La police indonésienne a identifié l'un des cinq auteurs des attentats meurtriers de Jakarta comme un extrémiste islamiste qui a fait de la prison et dont la photo s'est répandue partout dans le pays.

Deux morts et 20 blessés. Les attentats suicide et attaques à main armée coordonnées dans le centre de Jakarta jeudi ont fait deux victimes civiles et plus de 20 blessés. Les cinq assaillants ont été tués dans ces violences confirmant les craintes d'émergence de l'EI en Indonésie, pays musulman le plus peuplé au monde. Quatre des cinq assaillants ont été identifiés par la police qui a publié vendredi soir le patronyme de l'un d'eux, Afif, alias Sunakim. Cet homme s'est entraîné en 2010 dans un camp paramilitaire dans la province semi-autonome d'Aceh, à la pointe nord de l'île de Sumatra, a indiqué le chef de la police nationale, Badrodin Haiti.

Déjà condamné à 7 ans de prison.
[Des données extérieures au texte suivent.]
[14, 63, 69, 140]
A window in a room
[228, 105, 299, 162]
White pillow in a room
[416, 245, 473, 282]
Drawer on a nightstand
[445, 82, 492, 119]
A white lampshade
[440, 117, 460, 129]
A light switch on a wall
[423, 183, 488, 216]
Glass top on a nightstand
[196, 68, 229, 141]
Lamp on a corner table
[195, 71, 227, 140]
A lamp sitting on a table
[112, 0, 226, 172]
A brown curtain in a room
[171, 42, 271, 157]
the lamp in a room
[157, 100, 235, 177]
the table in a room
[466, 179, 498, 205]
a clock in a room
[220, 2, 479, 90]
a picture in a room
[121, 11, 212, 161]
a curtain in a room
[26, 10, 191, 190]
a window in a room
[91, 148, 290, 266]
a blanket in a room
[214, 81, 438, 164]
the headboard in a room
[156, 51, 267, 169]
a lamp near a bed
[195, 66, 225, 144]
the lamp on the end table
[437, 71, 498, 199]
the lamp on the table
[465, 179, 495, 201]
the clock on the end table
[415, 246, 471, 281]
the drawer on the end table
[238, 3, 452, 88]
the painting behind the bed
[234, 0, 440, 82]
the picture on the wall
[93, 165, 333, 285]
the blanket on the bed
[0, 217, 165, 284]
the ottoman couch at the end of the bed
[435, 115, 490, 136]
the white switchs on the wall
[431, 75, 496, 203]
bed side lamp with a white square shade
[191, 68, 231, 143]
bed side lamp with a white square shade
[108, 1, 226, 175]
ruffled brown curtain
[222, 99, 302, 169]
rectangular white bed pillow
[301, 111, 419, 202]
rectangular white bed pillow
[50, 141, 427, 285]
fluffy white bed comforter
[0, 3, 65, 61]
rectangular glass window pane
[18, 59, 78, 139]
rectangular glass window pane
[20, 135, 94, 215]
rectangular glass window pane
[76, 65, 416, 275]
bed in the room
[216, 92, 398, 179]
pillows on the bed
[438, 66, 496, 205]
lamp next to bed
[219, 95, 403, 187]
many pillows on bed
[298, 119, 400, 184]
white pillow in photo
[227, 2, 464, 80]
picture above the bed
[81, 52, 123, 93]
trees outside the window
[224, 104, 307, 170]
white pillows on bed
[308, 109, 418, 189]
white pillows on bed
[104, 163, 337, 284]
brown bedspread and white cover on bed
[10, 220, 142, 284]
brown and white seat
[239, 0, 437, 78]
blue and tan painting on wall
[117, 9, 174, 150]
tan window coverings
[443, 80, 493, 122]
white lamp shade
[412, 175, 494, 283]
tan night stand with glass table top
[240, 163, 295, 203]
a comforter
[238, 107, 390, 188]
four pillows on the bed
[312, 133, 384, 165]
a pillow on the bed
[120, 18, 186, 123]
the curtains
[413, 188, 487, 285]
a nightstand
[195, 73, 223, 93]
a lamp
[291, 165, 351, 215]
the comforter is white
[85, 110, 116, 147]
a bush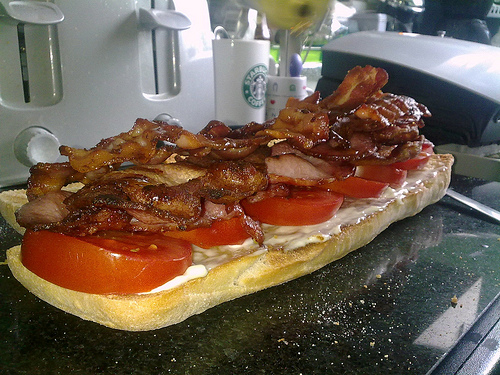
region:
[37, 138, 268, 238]
Bacon on a sandwich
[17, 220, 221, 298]
Red, slices tomatoe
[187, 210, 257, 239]
Sliced piece of tomatoe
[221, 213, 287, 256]
Mayo on a piece of bread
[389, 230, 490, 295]
Black counter with crumbs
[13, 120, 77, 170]
White dial on a toaster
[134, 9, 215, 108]
White handle on a toaster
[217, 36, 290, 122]
White Starbucks mug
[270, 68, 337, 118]
White mug on a counter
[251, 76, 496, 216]
Bacon and tomatoe on bread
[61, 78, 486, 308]
a piled high sandwich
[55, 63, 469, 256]
lots of bacon on top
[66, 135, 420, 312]
thick slices of tomoto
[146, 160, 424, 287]
mayonaise on the bottom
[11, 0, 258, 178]
a white toaster behind sandwich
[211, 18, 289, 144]
a Starbuck's coffee mug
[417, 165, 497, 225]
part of a utensil next to sandwich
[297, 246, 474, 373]
crumbs on the counter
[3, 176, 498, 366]
black marble counter under sandwich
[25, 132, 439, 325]
a bacon and tomato sandwich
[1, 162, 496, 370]
black counter top under sandwich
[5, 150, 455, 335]
italian bread on counter top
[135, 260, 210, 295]
white mayo on bread under tomato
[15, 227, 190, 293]
thick sliced tomato on mayo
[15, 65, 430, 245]
pile of bacon on tomato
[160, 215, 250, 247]
sliced tomato next to tomato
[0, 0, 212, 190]
white toaster behind sandwich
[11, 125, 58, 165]
white knob on toaster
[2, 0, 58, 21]
gray lever above white knob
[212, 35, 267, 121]
white mug with logo next to toaster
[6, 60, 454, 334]
Loaded sub type sandwhich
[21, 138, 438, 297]
Row of tomatoes on sandwich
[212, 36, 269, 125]
White coffee mug with Starbucks logo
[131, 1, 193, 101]
White toaster lever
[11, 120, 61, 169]
White knob dial on toaster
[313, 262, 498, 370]
Crumbs gathered on counter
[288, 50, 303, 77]
Top of purple spoon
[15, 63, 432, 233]
Heap of cooked bacon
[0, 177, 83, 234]
Slice for sandwich top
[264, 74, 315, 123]
Small white coffee cup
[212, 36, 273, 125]
white mug behind sandwich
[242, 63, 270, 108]
green starbucks logo printed on mug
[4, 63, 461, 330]
large open face sandwich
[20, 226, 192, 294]
red tomato slice on top of sandwich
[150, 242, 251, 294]
white mayonnaise under tomato slice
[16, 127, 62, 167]
round knob on toaster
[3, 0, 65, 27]
white lever attached to toaster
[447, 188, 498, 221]
silver utensil handle on counter top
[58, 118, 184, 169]
crunchy bacon slice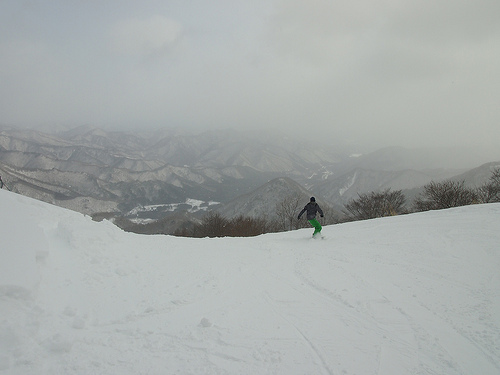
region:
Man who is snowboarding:
[286, 186, 336, 246]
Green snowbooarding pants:
[301, 216, 329, 243]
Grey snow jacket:
[296, 197, 331, 226]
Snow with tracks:
[83, 233, 287, 337]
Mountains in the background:
[25, 129, 375, 191]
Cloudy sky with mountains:
[52, 29, 343, 173]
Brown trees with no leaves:
[353, 189, 490, 239]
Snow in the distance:
[100, 171, 251, 238]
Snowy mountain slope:
[11, 159, 467, 364]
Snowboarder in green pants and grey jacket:
[279, 181, 359, 276]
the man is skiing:
[270, 175, 360, 252]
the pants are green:
[297, 213, 331, 243]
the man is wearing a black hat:
[300, 191, 322, 206]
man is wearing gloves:
[284, 208, 327, 221]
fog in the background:
[225, 116, 444, 213]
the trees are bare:
[167, 207, 264, 244]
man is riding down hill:
[194, 154, 388, 302]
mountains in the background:
[37, 104, 280, 178]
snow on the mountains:
[295, 145, 365, 195]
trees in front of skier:
[279, 181, 398, 232]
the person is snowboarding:
[278, 186, 331, 253]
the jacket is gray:
[291, 203, 331, 218]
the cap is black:
[298, 191, 323, 206]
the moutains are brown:
[66, 122, 262, 194]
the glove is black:
[289, 209, 302, 225]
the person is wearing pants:
[303, 217, 326, 243]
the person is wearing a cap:
[300, 191, 320, 202]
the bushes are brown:
[351, 173, 472, 219]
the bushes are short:
[178, 209, 264, 236]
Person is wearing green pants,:
[297, 195, 330, 240]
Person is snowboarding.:
[296, 193, 329, 240]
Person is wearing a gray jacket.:
[296, 194, 338, 240]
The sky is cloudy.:
[1, 0, 498, 133]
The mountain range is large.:
[0, 125, 499, 194]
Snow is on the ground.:
[0, 240, 499, 373]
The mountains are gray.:
[1, 133, 318, 196]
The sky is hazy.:
[0, 0, 497, 130]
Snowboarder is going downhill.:
[294, 188, 336, 241]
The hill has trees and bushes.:
[180, 172, 497, 238]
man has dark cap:
[304, 191, 315, 210]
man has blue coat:
[297, 196, 320, 211]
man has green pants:
[288, 200, 328, 235]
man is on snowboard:
[305, 223, 323, 251]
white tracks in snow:
[230, 218, 381, 372]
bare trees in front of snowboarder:
[210, 193, 455, 243]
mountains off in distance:
[28, 132, 387, 202]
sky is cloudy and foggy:
[197, 26, 490, 159]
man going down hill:
[30, 176, 440, 316]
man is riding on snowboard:
[288, 183, 348, 268]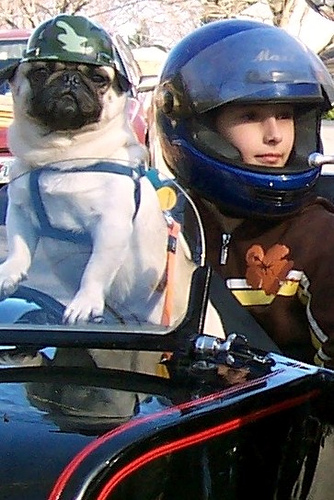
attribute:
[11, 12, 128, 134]
helmet — green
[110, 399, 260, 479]
stripe — red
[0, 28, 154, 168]
car — red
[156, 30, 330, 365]
girl — young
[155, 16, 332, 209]
helmet — blue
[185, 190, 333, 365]
jacket — brown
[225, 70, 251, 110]
helmet — blue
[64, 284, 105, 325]
paw — white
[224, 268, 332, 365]
stripe — white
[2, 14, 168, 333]
white dog — small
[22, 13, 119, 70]
hat — camo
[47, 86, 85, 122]
mouth — droopy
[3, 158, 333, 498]
vehicle — black, bright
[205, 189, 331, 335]
brown jacket — child's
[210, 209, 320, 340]
sweater — striped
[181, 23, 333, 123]
shield — face, clear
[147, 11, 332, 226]
helmet — blue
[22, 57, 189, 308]
dog — light grey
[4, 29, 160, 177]
car — red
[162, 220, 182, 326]
leash — orange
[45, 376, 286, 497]
stripe — red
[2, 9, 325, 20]
trees — bright, backyard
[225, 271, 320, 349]
stripe — yellow, white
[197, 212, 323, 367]
jacket — brown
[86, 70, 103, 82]
eye — black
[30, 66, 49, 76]
eye — black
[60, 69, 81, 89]
nose — black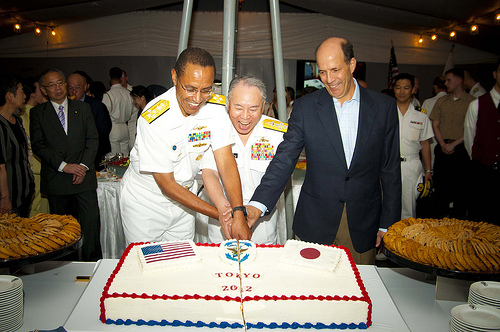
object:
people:
[29, 68, 103, 262]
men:
[115, 47, 253, 244]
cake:
[99, 239, 373, 330]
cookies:
[429, 246, 447, 268]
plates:
[0, 275, 23, 292]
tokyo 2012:
[214, 273, 260, 292]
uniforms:
[116, 85, 238, 245]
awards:
[246, 139, 275, 163]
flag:
[140, 242, 197, 262]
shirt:
[428, 91, 475, 141]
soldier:
[429, 68, 477, 220]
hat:
[414, 174, 432, 199]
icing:
[102, 297, 244, 324]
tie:
[56, 104, 69, 127]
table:
[0, 261, 500, 331]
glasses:
[37, 79, 65, 90]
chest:
[177, 128, 212, 155]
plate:
[470, 280, 500, 301]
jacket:
[248, 84, 404, 253]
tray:
[378, 237, 500, 283]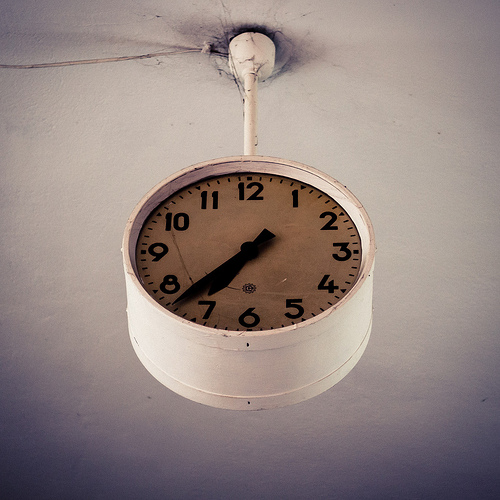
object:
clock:
[120, 155, 377, 412]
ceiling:
[2, 0, 499, 500]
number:
[236, 180, 265, 202]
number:
[290, 188, 302, 209]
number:
[319, 210, 340, 231]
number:
[317, 273, 340, 296]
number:
[282, 297, 307, 320]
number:
[197, 299, 218, 321]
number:
[147, 240, 170, 263]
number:
[163, 210, 192, 231]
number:
[198, 188, 220, 211]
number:
[158, 274, 181, 295]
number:
[237, 306, 261, 328]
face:
[136, 172, 363, 331]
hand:
[172, 228, 277, 303]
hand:
[208, 240, 252, 295]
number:
[332, 242, 353, 263]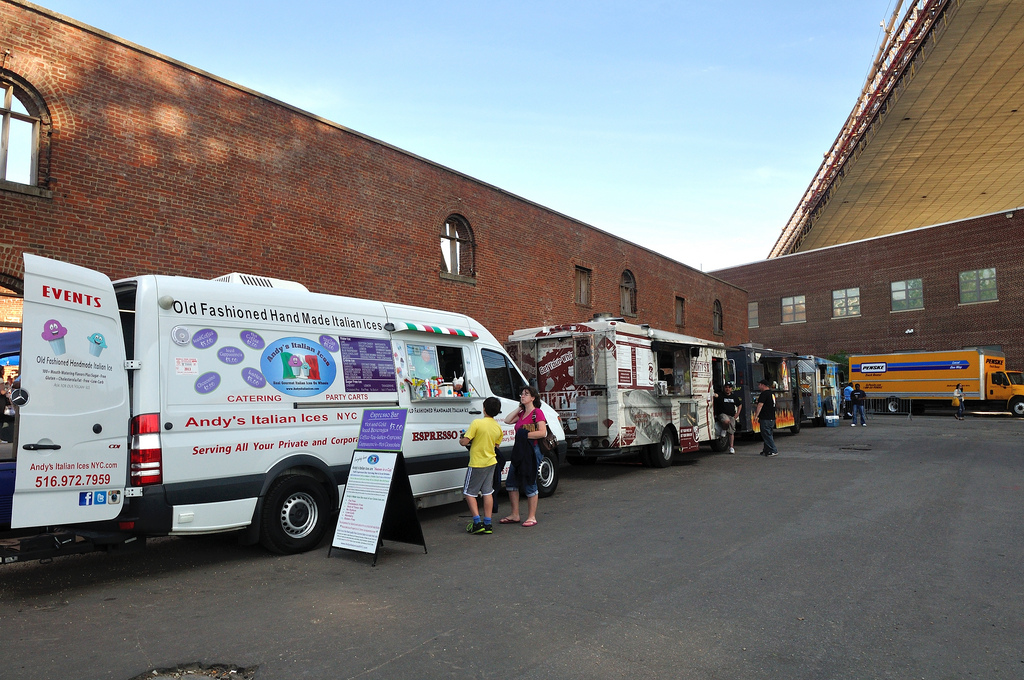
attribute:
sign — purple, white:
[324, 404, 431, 569]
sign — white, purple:
[322, 398, 439, 576]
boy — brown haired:
[751, 363, 795, 461]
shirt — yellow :
[458, 396, 515, 481]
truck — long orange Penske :
[834, 322, 992, 409]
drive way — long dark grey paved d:
[611, 476, 968, 652]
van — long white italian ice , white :
[19, 238, 590, 563]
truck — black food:
[23, 214, 587, 582]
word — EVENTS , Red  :
[13, 229, 582, 558]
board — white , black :
[337, 404, 435, 573]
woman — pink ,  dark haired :
[499, 372, 554, 520]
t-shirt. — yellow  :
[451, 409, 514, 474]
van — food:
[131, 264, 566, 554]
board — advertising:
[312, 404, 440, 575]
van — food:
[120, 247, 551, 574]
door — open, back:
[16, 247, 159, 582]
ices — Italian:
[262, 340, 355, 407]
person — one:
[703, 374, 781, 476]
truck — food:
[552, 292, 797, 468]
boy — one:
[461, 396, 511, 543]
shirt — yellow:
[457, 419, 501, 465]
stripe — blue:
[846, 342, 974, 375]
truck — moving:
[841, 335, 1010, 418]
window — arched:
[424, 203, 496, 281]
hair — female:
[517, 387, 541, 413]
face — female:
[517, 387, 539, 414]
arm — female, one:
[528, 415, 550, 459]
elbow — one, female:
[534, 420, 561, 453]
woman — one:
[513, 415, 546, 476]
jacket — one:
[513, 424, 546, 479]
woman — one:
[500, 435, 561, 515]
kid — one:
[450, 379, 505, 518]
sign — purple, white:
[326, 388, 441, 566]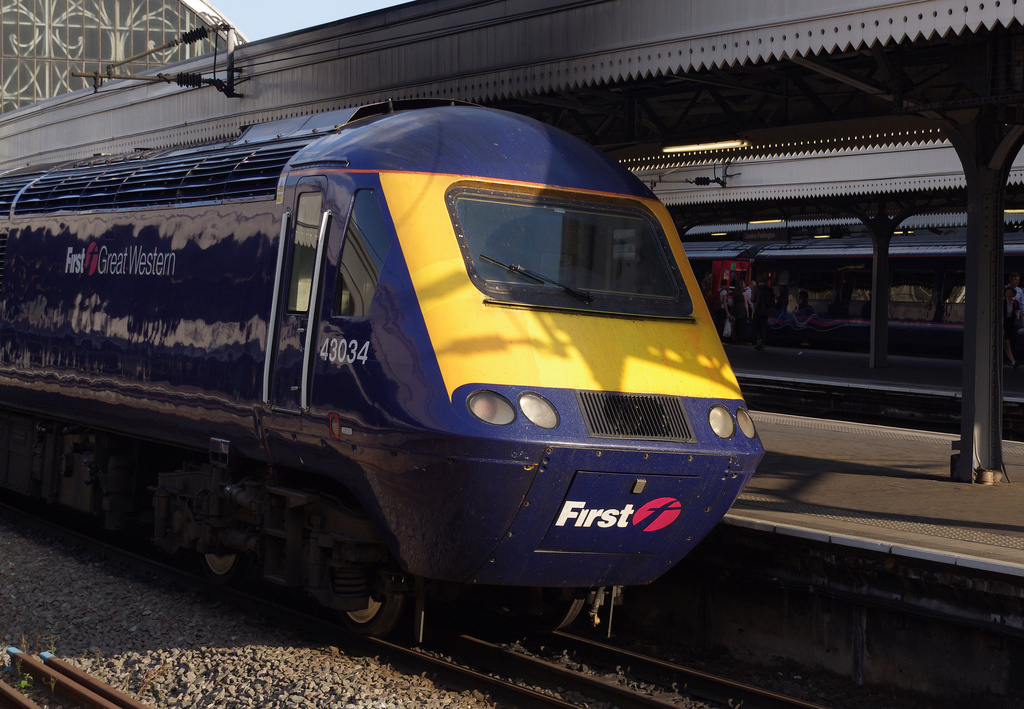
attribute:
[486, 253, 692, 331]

Afif avait été condamné à sept ans de prison pour son implication dans ce camp illégal, mais libéré l'an passé, a ajouté Badrodin Haiti. Le chef de la police a confirmé qu'Afif était l'assaillant portant un blue jean, un tee-shirt noir et une casquette noire, se préparant à lever son arme sur une photo qui s'est répandue comme une traînée de poudre sur les réseaux sociaux indonésiens, très actifs dans ce pays d'Asie du Sud-Est. Selon Badrodin Haiti, Afif a été recruté pour l'EI par l'extrémiste islamiste indonésien Bahrun Naim, qui serait le fondateur de Katibah Nusantara, groupuscule lié à l'EI que la police soupçonne d'avoir orchestré les attaques de jeudi depuis la Syrie. 

La police indonésienne a lancé des raids vendredi à travers le pays, au lendemain des pires attentats en Indonésie depuis près de sept ans. Les enquêteurs soupçonnent un réseau plus étoffé que les cinq assaillants d'avoir fomenté ces attaques.